To get the full benefit, in this solution we deploy a forward proxy at the client end and a reverse proxy at the server end. The client sends the request to the forward proxy, and the proxy does a cache lookup. In the case of a cache miss, the forward proxy digests the body and sends only the digest to the reverse proxy. The reverse proxy looks for a match in the request cache and, if found, sends that request to the server. The difference is we don’t send the full request from the forward proxy to the reverse proxy.
The server sends the response to the reverse proxy, which digests the response and sends only the digest – not the full response (see Figure 3). Essentially, we are saving the POST data from being sent, at the cost of an additional round trip (of the digest key) if the result is a cache miss. In most networks, the RTT between the client and the forward proxy and between the server and the reverse proxy is negligible when compared to the RTT between the client and the server. This fact is because typically the forward proxy and the client are close to each other and in the same LAN; likewise, the reverse proxy and the server are close to each other and in the same LAN. The network latency is between the proxies, where data travels through the Internet.
Figure 3. Cache handshake
This solution can also be applied to just one proxy on either side, at the cost of client or server modification. In such cases, the client or server will have to send the digest instead of the whole body. With the two-proxy architecture, the client and server remain unchanged and, as a result, any HTTP client or server can be optimized.

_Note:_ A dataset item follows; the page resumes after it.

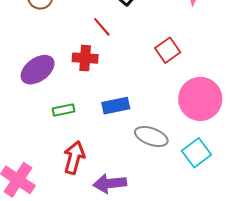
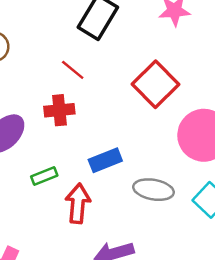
red square: (168, 50) -> (155, 84), size x1.5
red arrow: (74, 158) -> (78, 203), moved

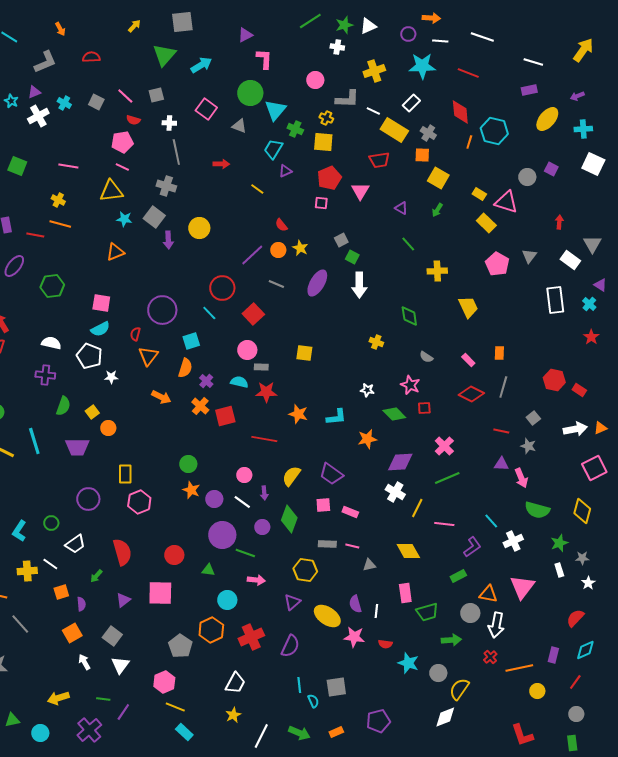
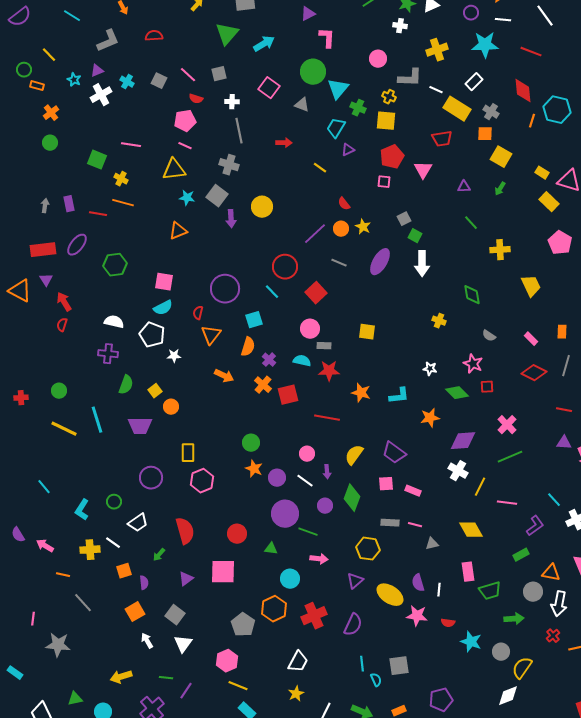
white line: (482, 37) -> (545, 16), turned 35
green square: (17, 166) -> (97, 160), moved
purple triangle: (401, 208) -> (464, 187), turned -32

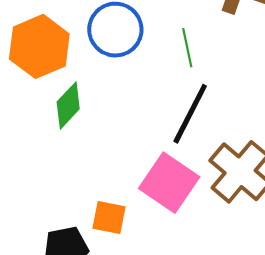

POST requests typically are large in size. By not having the proxy send the whole request and the whole response, we not only save bandwidth but also save the response time involved in large requests and responses.
Although the savings might seem trivial at first glance, they are not so when it comes to real traffic loads. As we saw, even if the POST response is not cached, we still save bandwidth by not sending the payload. This solution gets even more interesting with distributed caches deployed within the network.
Here is a summary of the benefits of a cache-handshaking topology:
- The request payload travels to the reverse proxy only if there is a cache miss. As a result, both the RTT and bandwidth are improved. The same applies to the response.
- As a hosted solution, one request will help save the other user requests travelling between the proxies.
- There is no technical debt involved. If you remove the proxies, you have a fully HTTP-compliant solution.
HTTP caching is not just for GET requests. By digesting the POST body, handling non-idempotent requests, and distinguishing between idempotent and non-idempotent requests, you can realize a substantial savings in round trips and bandwidth. For further savings, you can employ cache handshaking to send only the digest across the Internet—ideally, by implementing a forward proxy on the client side and a reverse proxy on the server side, but one proxy is sufficient to make a difference.